[Records contained in a dataset]
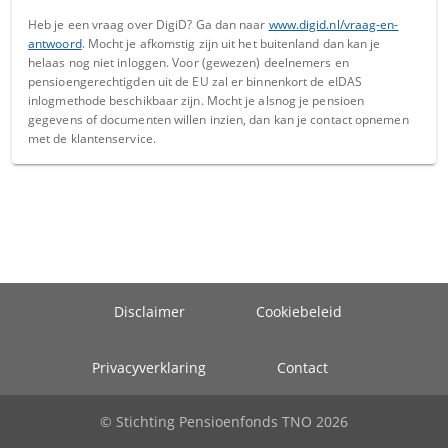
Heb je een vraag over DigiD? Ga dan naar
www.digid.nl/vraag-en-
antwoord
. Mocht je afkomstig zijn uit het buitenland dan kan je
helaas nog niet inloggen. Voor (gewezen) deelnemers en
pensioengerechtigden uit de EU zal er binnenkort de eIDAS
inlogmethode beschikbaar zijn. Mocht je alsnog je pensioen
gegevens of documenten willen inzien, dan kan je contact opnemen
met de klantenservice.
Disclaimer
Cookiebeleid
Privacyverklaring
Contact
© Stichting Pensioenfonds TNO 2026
* * *
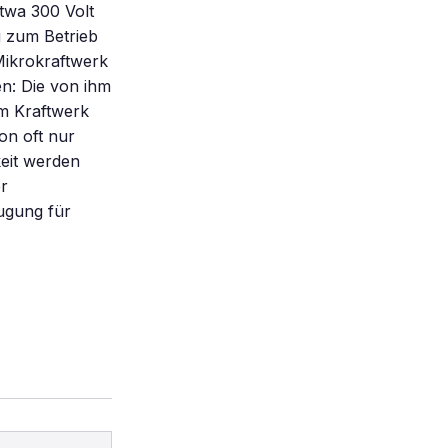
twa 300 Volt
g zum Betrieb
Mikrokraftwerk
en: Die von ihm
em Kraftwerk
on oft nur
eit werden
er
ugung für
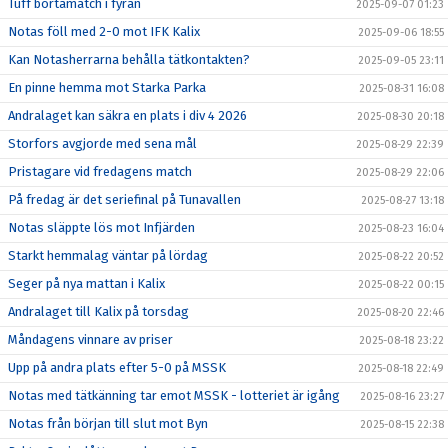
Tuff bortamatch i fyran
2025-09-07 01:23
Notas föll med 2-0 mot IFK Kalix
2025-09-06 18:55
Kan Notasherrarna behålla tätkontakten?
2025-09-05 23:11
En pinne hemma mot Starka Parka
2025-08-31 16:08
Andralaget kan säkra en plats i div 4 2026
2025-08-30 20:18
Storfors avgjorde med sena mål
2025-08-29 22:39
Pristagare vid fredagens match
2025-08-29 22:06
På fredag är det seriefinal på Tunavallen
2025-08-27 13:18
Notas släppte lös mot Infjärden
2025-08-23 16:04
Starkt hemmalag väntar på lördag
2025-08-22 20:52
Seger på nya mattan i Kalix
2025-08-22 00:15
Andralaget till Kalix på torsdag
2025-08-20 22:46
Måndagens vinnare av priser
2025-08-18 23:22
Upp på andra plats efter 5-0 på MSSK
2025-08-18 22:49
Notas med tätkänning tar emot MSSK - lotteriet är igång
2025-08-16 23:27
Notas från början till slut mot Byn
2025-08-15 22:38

#### Directions
Restate word for word the lines of the data above, starting at the line containing "2025-08-16 23:27" and ending at the line containing "2025-08-15 22:38", both included, and nothing more.

#### Task result
2025-08-16 23:27
Notas från början till slut mot Byn
2025-08-15 22:38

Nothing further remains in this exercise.